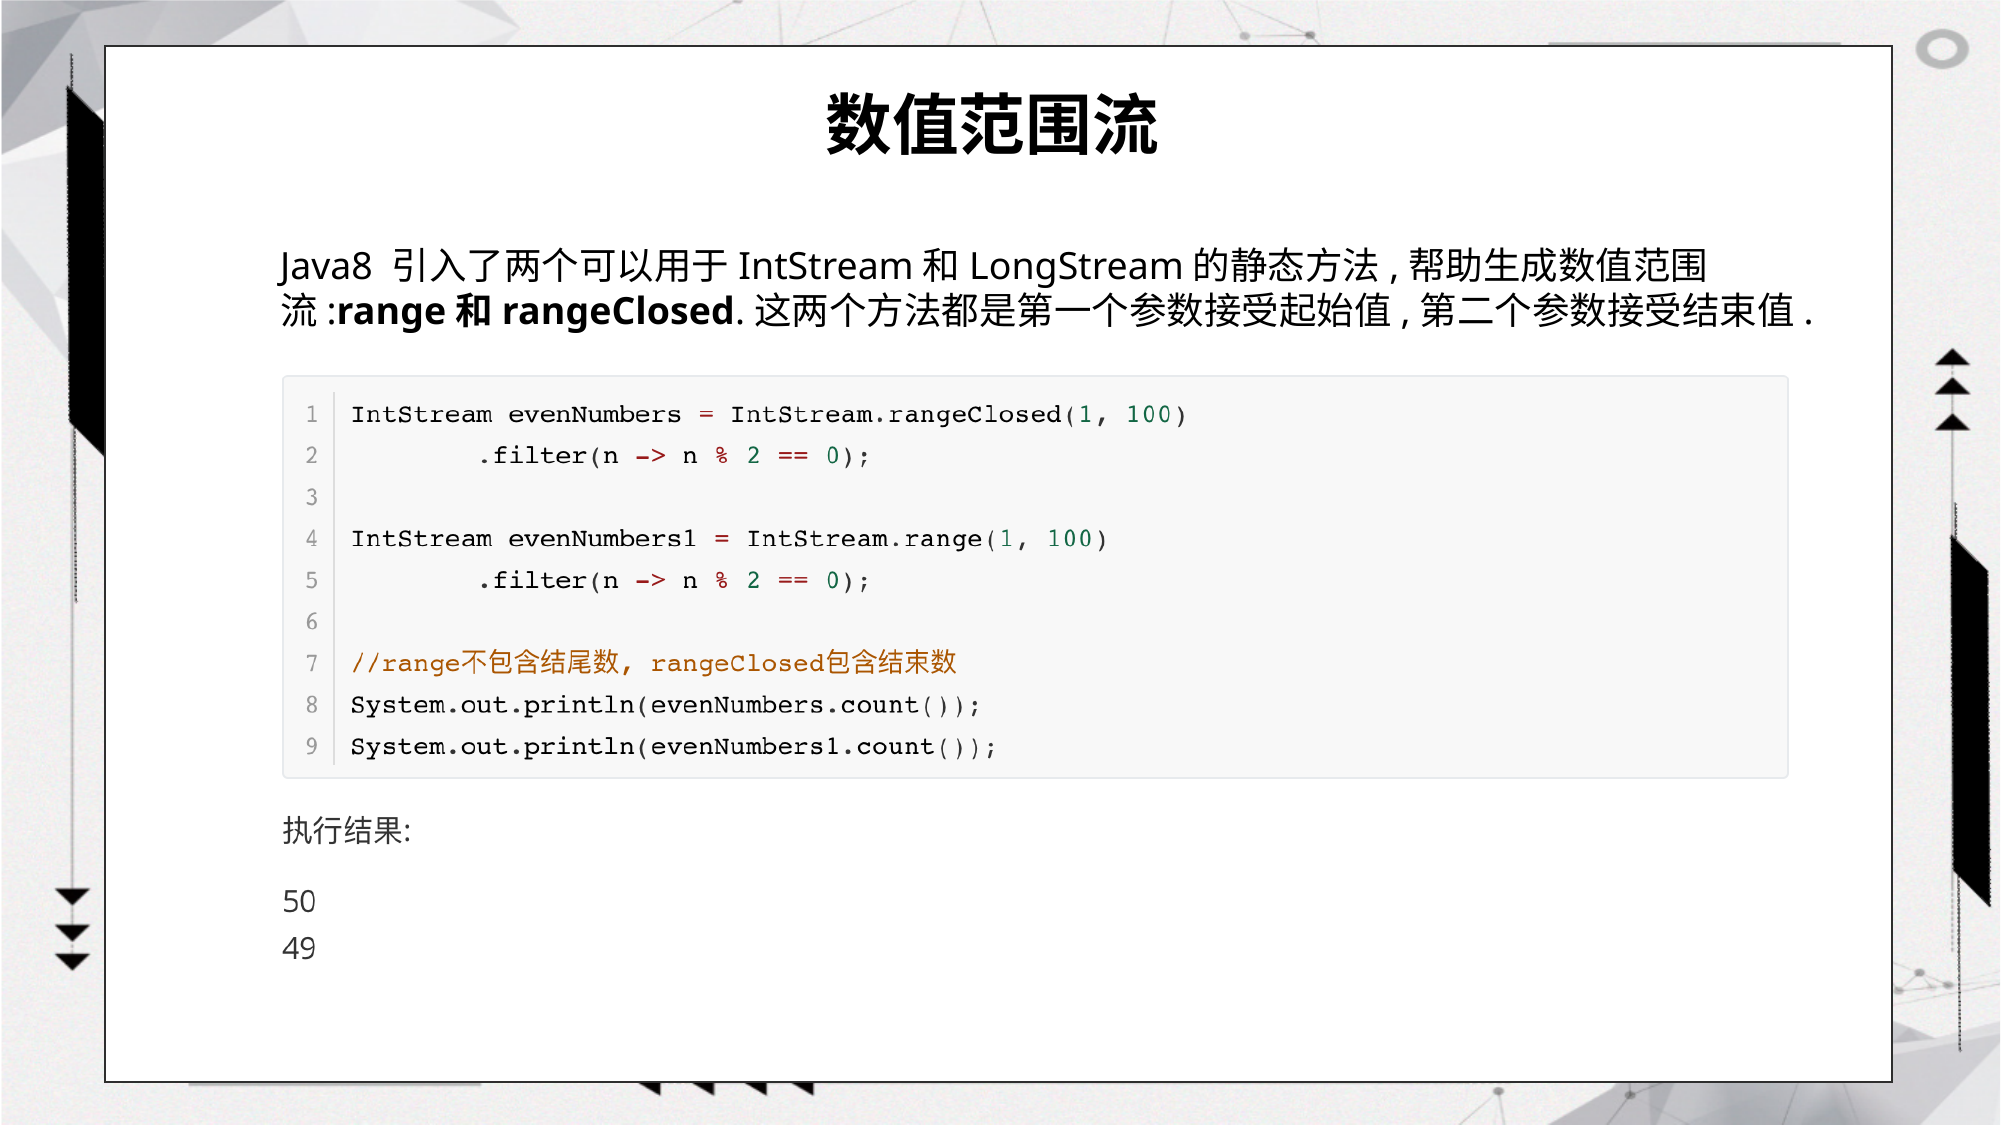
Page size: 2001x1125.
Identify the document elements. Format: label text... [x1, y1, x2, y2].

title 数值范围流 [640, 59, 1345, 196]
text_box Java8 引入了两个可以用于IntStream和LongStream的静态方法,帮助生成数值范围流:range和rangeClosed.这两个方法都是第一个参数接受起始值,第二个参数接受结束值. [265, 235, 1851, 340]
picture [0, 0, 2001, 1125]
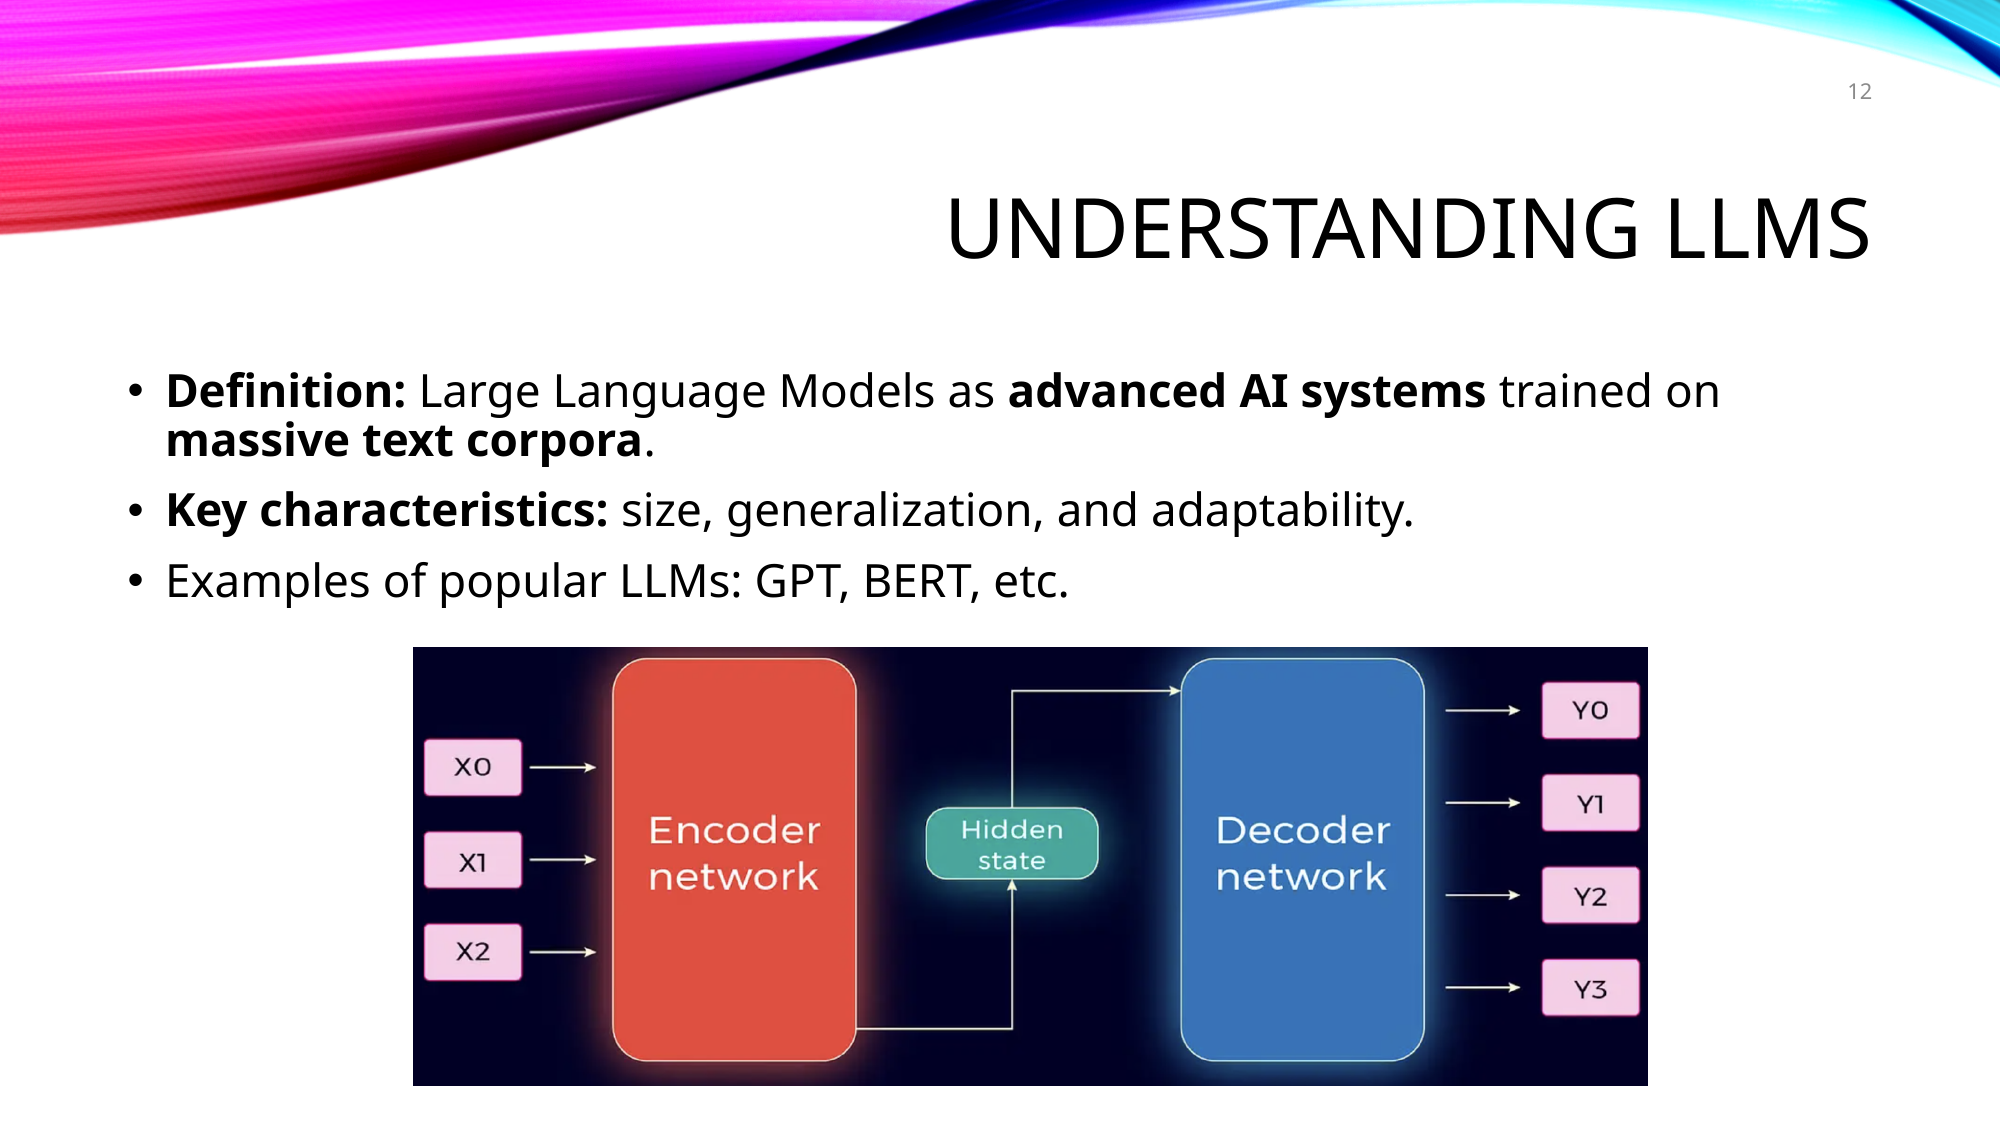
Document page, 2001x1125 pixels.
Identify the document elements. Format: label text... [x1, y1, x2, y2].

picture [0, 0, 2000, 237]
list Definition: Large Language Models as advanced AI systems trained on massive text corpora. Key characteristics: size, generalization, and adaptability. Examples of popular LLMs: GPT, BERT, etc. [112, 360, 1888, 1021]
picture [1890, 0, 2000, 75]
picture [412, 646, 1649, 1086]
picture [1910, 0, 2000, 45]
slide_number 11 [1437, 62, 1888, 123]
title Understanding LLMs [474, 125, 1888, 338]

**About this task**
Using the material above, retype each entry exactly and omit the pictures.

**Result for this exercise**
Page size: 2001x1125.
Identify the document elements. Format: label text... [x1, y1, x2, y2].

title 数值范围流 [640, 59, 1345, 196]
text_box Java8 引入了两个可以用于IntStream和LongStream的静态方法,帮助生成数值范围流:range和rangeClosed.这两个方法都是第一个参数接受起始值,第二个参数接受结束值. [265, 235, 1851, 340]
picture [0, 0, 2001, 1125]
Document page, 2001x1125 pixels.
Identify the document elements. Format: label text... [x1, y1, x2, y2].

picture [0, 0, 2000, 237]
list Definition: Large Language Models as advanced AI systems trained on massive text corpora. Key characteristics: size, generalization, and adaptability. Examples of popular LLMs: GPT, BERT, etc. [112, 360, 1888, 1021]
picture [1890, 0, 2000, 75]
picture [412, 646, 1649, 1086]
picture [1910, 0, 2000, 45]
slide_number 11 [1437, 62, 1888, 123]
title Understanding LLMs [474, 125, 1888, 338]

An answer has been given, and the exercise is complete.